Dünyanın ilk hibrit balıkçı gemisi, full elektrikli feribot, LNG-hibrit-elektrikli römorkör, katamaran enerji gemisi gibi birçok yenilikçi projede Türk mühendislerinin imzasının olduğunu belirten Uraloğlu, “Bugün Yalova’da 31 faal tersane ve 7 tekne imal yerinin yanında inşası, devam eden 2 tersane yatırımı daha bulunmaktadır. Yeni inşa tesislerinin yanında bölgede bulunan 13 yüzer havuz ve 2 kuru havuz ile Yalova Avrupa’nın en iyi bakım-onarım tersanelerine sahiptir. Bölgedeki planlanan toplam tersane alanı yaklaşık 3,4 milyon m2 olup, yatırımı tamamlanmış mevcut alanların toplamı 2,8 milyon m2’yi geçmiştir. Halen bölgede uygun alanlarda tersane kurulmasına yönelik planlama çalışmaları da devam etmektedir.” dedi.

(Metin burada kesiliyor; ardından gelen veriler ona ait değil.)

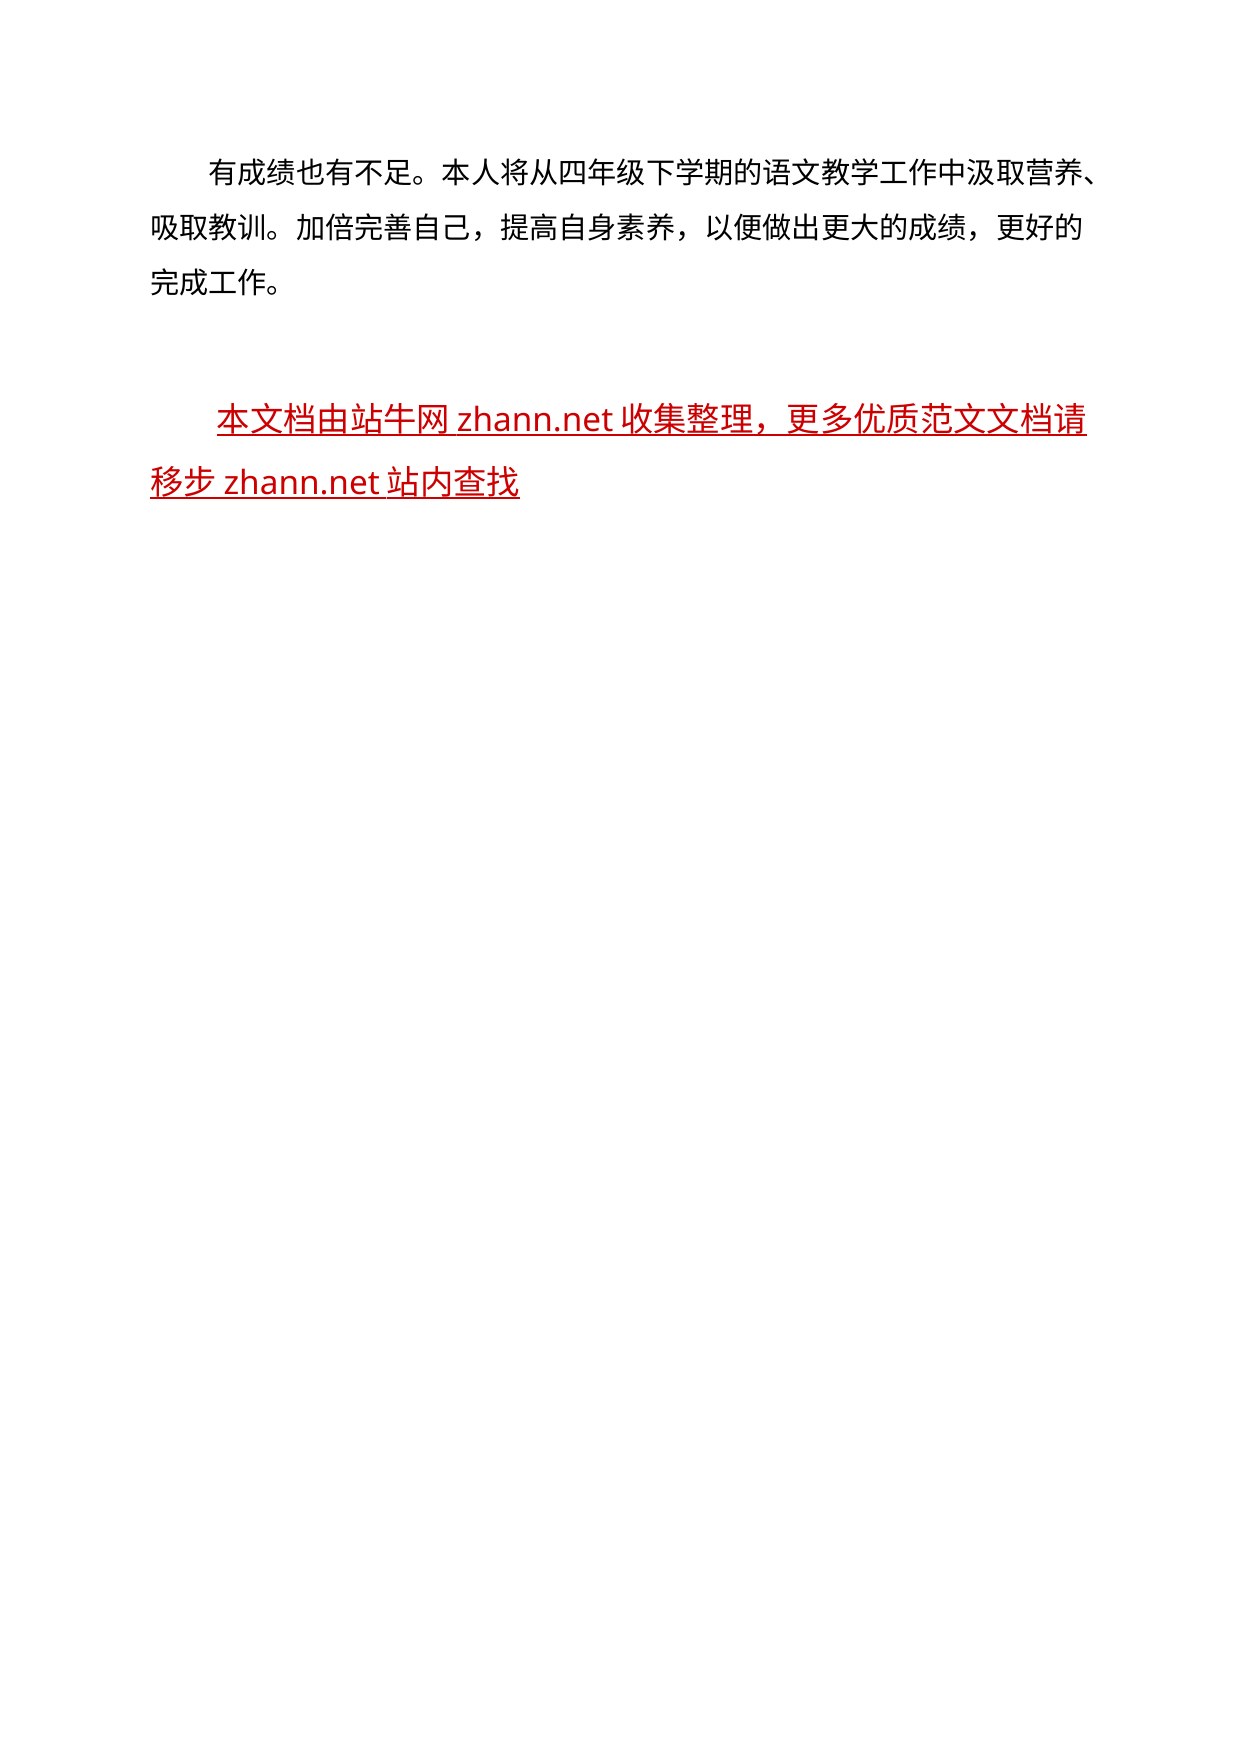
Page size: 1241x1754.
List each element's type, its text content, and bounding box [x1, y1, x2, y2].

text 有成绩也有不足。本人将从四年级下学期的语文教学工作中汲取营养、吸取教训。加倍完善自己，提高自身素养，以便做出更大的成绩，更好的完成工作。 [150, 150, 1090, 302]
text 本文档由站牛网zhann.net收集整理，更多优质范文文档请移步zhann.net站内查找 [150, 393, 1090, 504]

Uraloğlu Bakanlık olarak, Türkiye’nin denizlerinde seyir emniyetini, can, mal ve çevre güvenliğini artırmaya yönelik yatırımların tüm hızıyla sürdürüldüğünü, bu kapsamda Kıyı Emniyeti Genel Müdürlüğü’nün, görev ve sorumluluklarını en üst düzeyde yerine getirmek için sürekli olarak gelişen teknolojiye ayak uydurmakta olduğunu ve filosunu güçlendirdiğini söyledi.
Uraloğlu, Kurtarma 17 ve Kurtarma 18’in Acil müdahale ve kurtarma operasyon kabiliyetlerinin artırılmasında etkin bir rol oynayacağını ve deniz güvenliği ve çevre koruma çabalarına önemli katkı sağlayacağını belirtti.
Römorkörlerin, yerli inşa edilerek modern teknolojiyle donatıldığını da kaydeden Uraloğlu, “Denizlerimizin tüm zorlu koşullarda bile çevresel hassasiyet ile insan hayatı için özverili bir şekilde görevlerini sürdüren uzman ve deneyimli personelimiz ile birlikte her türlü acil duruma 7/24 hazır bir şekilde hizmet vereceklerdir. İyi yetişmiş, gözü kara ve güvenilir kıyı emniyeti personelimiz artık daha güçlü. Hayırlı uğurlu olsun” dedi.